= Exercise directions =
In the records below, locate the line containing "31: (326, 161)"; output that line and every following line through the last, exactly.

Data items:
Content starts

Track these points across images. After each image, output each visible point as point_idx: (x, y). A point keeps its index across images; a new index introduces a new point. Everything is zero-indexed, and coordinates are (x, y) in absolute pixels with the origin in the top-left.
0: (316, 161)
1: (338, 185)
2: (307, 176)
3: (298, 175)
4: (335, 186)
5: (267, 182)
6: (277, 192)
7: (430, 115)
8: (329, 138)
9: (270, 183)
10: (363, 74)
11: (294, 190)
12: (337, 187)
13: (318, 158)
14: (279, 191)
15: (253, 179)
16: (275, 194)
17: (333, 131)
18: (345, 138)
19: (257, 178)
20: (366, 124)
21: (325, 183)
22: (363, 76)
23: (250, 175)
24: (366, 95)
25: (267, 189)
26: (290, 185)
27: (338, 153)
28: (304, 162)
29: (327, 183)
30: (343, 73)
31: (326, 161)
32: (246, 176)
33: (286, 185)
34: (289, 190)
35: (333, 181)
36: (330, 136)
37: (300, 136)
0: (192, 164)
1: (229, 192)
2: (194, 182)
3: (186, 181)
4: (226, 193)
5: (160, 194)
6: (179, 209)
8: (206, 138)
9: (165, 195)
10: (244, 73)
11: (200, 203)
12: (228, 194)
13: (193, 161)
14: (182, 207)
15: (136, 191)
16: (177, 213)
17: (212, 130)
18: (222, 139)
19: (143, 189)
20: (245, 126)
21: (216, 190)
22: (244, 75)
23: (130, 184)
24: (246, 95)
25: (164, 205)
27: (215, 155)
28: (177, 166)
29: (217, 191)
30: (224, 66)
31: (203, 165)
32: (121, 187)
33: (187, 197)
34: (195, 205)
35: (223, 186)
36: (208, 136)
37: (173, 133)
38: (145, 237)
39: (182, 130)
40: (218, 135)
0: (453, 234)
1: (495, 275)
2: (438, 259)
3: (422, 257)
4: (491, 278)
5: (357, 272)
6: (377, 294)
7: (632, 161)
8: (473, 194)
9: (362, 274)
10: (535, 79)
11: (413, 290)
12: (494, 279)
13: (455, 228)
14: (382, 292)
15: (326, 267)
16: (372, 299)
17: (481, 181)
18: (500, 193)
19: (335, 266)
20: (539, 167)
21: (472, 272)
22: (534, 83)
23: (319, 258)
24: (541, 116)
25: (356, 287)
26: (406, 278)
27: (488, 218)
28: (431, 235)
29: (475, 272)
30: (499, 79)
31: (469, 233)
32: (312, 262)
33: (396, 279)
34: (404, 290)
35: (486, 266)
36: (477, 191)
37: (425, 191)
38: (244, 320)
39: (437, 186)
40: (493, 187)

Content ends

= Reply to the task =
31: (326, 161)
32: (246, 176)
33: (286, 185)
34: (289, 190)
35: (333, 181)
36: (330, 136)
37: (300, 136)
0: (192, 164)
1: (229, 192)
2: (194, 182)
3: (186, 181)
4: (226, 193)
5: (160, 194)
6: (179, 209)
8: (206, 138)
9: (165, 195)
10: (244, 73)
11: (200, 203)
12: (228, 194)
13: (193, 161)
14: (182, 207)
15: (136, 191)
16: (177, 213)
17: (212, 130)
18: (222, 139)
19: (143, 189)
20: (245, 126)
21: (216, 190)
22: (244, 75)
23: (130, 184)
24: (246, 95)
25: (164, 205)
27: (215, 155)
28: (177, 166)
29: (217, 191)
30: (224, 66)
31: (203, 165)
32: (121, 187)
33: (187, 197)
34: (195, 205)
35: (223, 186)
36: (208, 136)
37: (173, 133)
38: (145, 237)
39: (182, 130)
40: (218, 135)
0: (453, 234)
1: (495, 275)
2: (438, 259)
3: (422, 257)
4: (491, 278)
5: (357, 272)
6: (377, 294)
7: (632, 161)
8: (473, 194)
9: (362, 274)
10: (535, 79)
11: (413, 290)
12: (494, 279)
13: (455, 228)
14: (382, 292)
15: (326, 267)
16: (372, 299)
17: (481, 181)
18: (500, 193)
19: (335, 266)
20: (539, 167)
21: (472, 272)
22: (534, 83)
23: (319, 258)
24: (541, 116)
25: (356, 287)
26: (406, 278)
27: (488, 218)
28: (431, 235)
29: (475, 272)
30: (499, 79)
31: (469, 233)
32: (312, 262)
33: (396, 279)
34: (404, 290)
35: (486, 266)
36: (477, 191)
37: (425, 191)
38: (244, 320)
39: (437, 186)
40: (493, 187)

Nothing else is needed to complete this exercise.